Unjuk rasa di Jakarta pada kamis (28/8) lalu menewaskan pengemudi ojek online, Affan Kurniawan, menjadi korban akibat terlindas kendaraan taktis Brimob di kawasan Pejompongan, Jakarta. Kendaraan yang seharusnya dipergunakan untuk menunjang keselamatan warga malah menjadi penyebab kematian warga.

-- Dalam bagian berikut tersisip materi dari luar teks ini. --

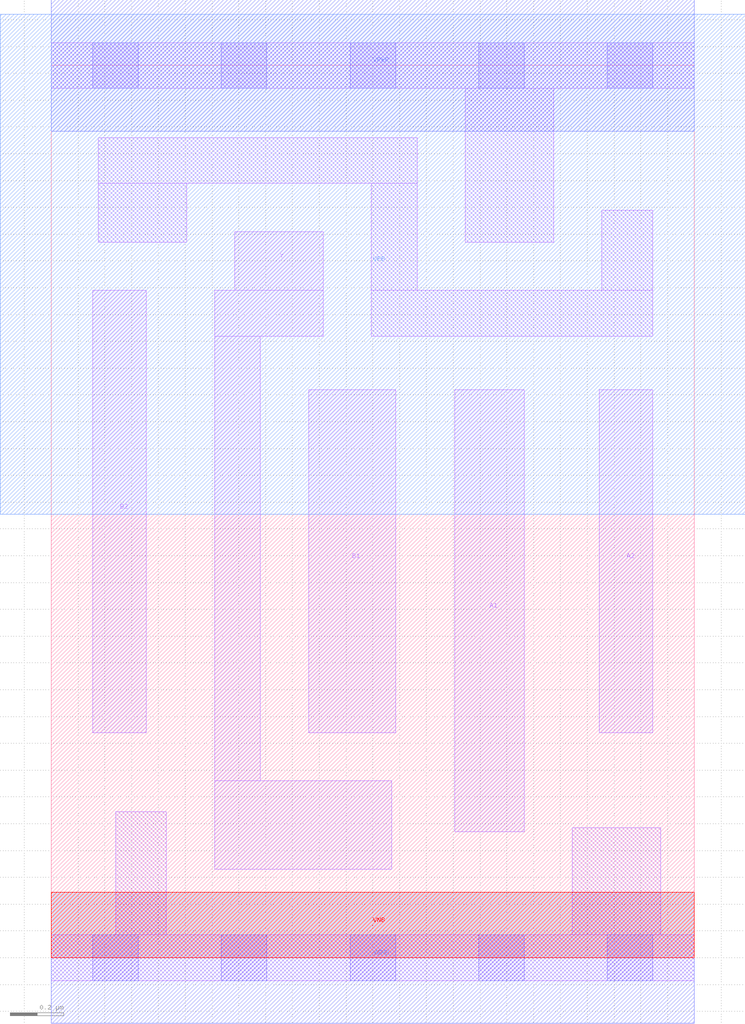
<source format=lef>
# Copyright 2020 The SkyWater PDK Authors
#
# Licensed under the Apache License, Version 2.0 (the "License");
# you may not use this file except in compliance with the License.
# You may obtain a copy of the License at
#
#     https://www.apache.org/licenses/LICENSE-2.0
#
# Unless required by applicable law or agreed to in writing, software
# distributed under the License is distributed on an "AS IS" BASIS,
# WITHOUT WARRANTIES OR CONDITIONS OF ANY KIND, either express or implied.
# See the License for the specific language governing permissions and
# limitations under the License.
#
# SPDX-License-Identifier: Apache-2.0

VERSION 5.7 ;
  NOWIREEXTENSIONATPIN ON ;
  DIVIDERCHAR "/" ;
  BUSBITCHARS "[]" ;
MACRO sky130_fd_sc_lp__a22oi_m
  CLASS CORE ;
  FOREIGN sky130_fd_sc_lp__a22oi_m ;
  ORIGIN  0.000000  0.000000 ;
  SIZE  2.400000 BY  3.330000 ;
  SYMMETRY X Y R90 ;
  SITE unit ;
  PIN A1
    ANTENNAGATEAREA  0.126000 ;
    DIRECTION INPUT ;
    USE SIGNAL ;
    PORT
      LAYER li1 ;
        RECT 1.505000 0.470000 1.765000 2.120000 ;
    END
  END A1
  PIN A2
    ANTENNAGATEAREA  0.126000 ;
    DIRECTION INPUT ;
    USE SIGNAL ;
    PORT
      LAYER li1 ;
        RECT 2.045000 0.840000 2.245000 2.120000 ;
    END
  END A2
  PIN B1
    ANTENNAGATEAREA  0.126000 ;
    DIRECTION INPUT ;
    USE SIGNAL ;
    PORT
      LAYER li1 ;
        RECT 0.960000 0.840000 1.285000 2.120000 ;
    END
  END B1
  PIN B2
    ANTENNAGATEAREA  0.126000 ;
    DIRECTION INPUT ;
    USE SIGNAL ;
    PORT
      LAYER li1 ;
        RECT 0.155000 0.840000 0.355000 2.490000 ;
    END
  END B2
  PIN Y
    ANTENNADIFFAREA  0.283500 ;
    DIRECTION OUTPUT ;
    USE SIGNAL ;
    PORT
      LAYER li1 ;
        RECT 0.610000 0.330000 1.270000 0.660000 ;
        RECT 0.610000 0.660000 0.780000 2.320000 ;
        RECT 0.610000 2.320000 1.015000 2.490000 ;
        RECT 0.685000 2.490000 1.015000 2.710000 ;
    END
  END Y
  PIN VGND
    DIRECTION INOUT ;
    USE GROUND ;
    PORT
      LAYER met1 ;
        RECT 0.000000 -0.245000 2.400000 0.245000 ;
    END
  END VGND
  PIN VNB
    DIRECTION INOUT ;
    USE GROUND ;
    PORT
      LAYER pwell ;
        RECT 0.000000 0.000000 2.400000 0.245000 ;
    END
  END VNB
  PIN VPB
    DIRECTION INOUT ;
    USE POWER ;
    PORT
      LAYER nwell ;
        RECT -0.190000 1.655000 2.590000 3.520000 ;
    END
  END VPB
  PIN VPWR
    DIRECTION INOUT ;
    USE POWER ;
    PORT
      LAYER met1 ;
        RECT 0.000000 3.085000 2.400000 3.575000 ;
    END
  END VPWR
  OBS
    LAYER li1 ;
      RECT 0.000000 -0.085000 2.400000 0.085000 ;
      RECT 0.000000  3.245000 2.400000 3.415000 ;
      RECT 0.175000  2.670000 0.505000 2.890000 ;
      RECT 0.175000  2.890000 1.365000 3.060000 ;
      RECT 0.240000  0.085000 0.430000 0.545000 ;
      RECT 1.195000  2.320000 2.245000 2.490000 ;
      RECT 1.195000  2.490000 1.365000 2.890000 ;
      RECT 1.545000  2.670000 1.875000 3.245000 ;
      RECT 1.945000  0.085000 2.275000 0.485000 ;
      RECT 2.055000  2.490000 2.245000 2.790000 ;
    LAYER mcon ;
      RECT 0.155000 -0.085000 0.325000 0.085000 ;
      RECT 0.155000  3.245000 0.325000 3.415000 ;
      RECT 0.635000 -0.085000 0.805000 0.085000 ;
      RECT 0.635000  3.245000 0.805000 3.415000 ;
      RECT 1.115000 -0.085000 1.285000 0.085000 ;
      RECT 1.115000  3.245000 1.285000 3.415000 ;
      RECT 1.595000 -0.085000 1.765000 0.085000 ;
      RECT 1.595000  3.245000 1.765000 3.415000 ;
      RECT 2.075000 -0.085000 2.245000 0.085000 ;
      RECT 2.075000  3.245000 2.245000 3.415000 ;
  END
END sky130_fd_sc_lp__a22oi_m
END LIBRARY

</source>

Dosen Fakultas Hukum Universitas Gadjah Mada, Dr. Muhammad Fatahillah Akbar, S.H., LL.M., menyebutkan kejadian penabrakan dan pelindasan ini sudah termasuk dalam kategori pidana pembunuhan bukan hanya sekedar pelanggaran etik. “Seharusnya pengemudi mobil rantis diproses hukum pidana tidak sekadar etik”, ungkapnya,Senin (1/9).
Menurutnya dari kasus tersebut ditengarai ada unsur kesengajaan yang dilakukan aparat kepolisian dengan membawa mobil rantis di tengah kerumunan dan tetap melaju ketika sudah menabrak korban. Akbar meminta agar polisi mengusut tuntas kasus penabrakan pengemudi ojek online dengan terbuka dan transparan. Ia pun meminta publik untuk mengawal kasus ini dengan tuntas agar korban dan keluarganya mendapat keadilan hukum.
Soal pengawalan aksi yang berakhir dengan tragedi ini, Akbar menilai, pihak aparat keamanan bisa mengawal aksi unjuk rasa dengan baik sebab penyampaian aspirasi merupakan hak setiap warga negara. “Pengawalan kebebasan berpendapat seharusnya dilakukan lebih hati-hati karena menyangkut massa dengan jumlah yang besar,” tuturnya.
Ia pun mafhum dengan kemarahan publik tak terbendung pasca peristiwa tersebut. Pasalnya, pihak kepolisian yang semestinya menjadi pelindung bagi warga sipil, justru sebaliknya dengan bersikap tidak humanis dengan peserta demo. “Seharusnya dikawal dan tidak dibubarkan dengan gas air mata serta kekerasan lain,” pungkasnya.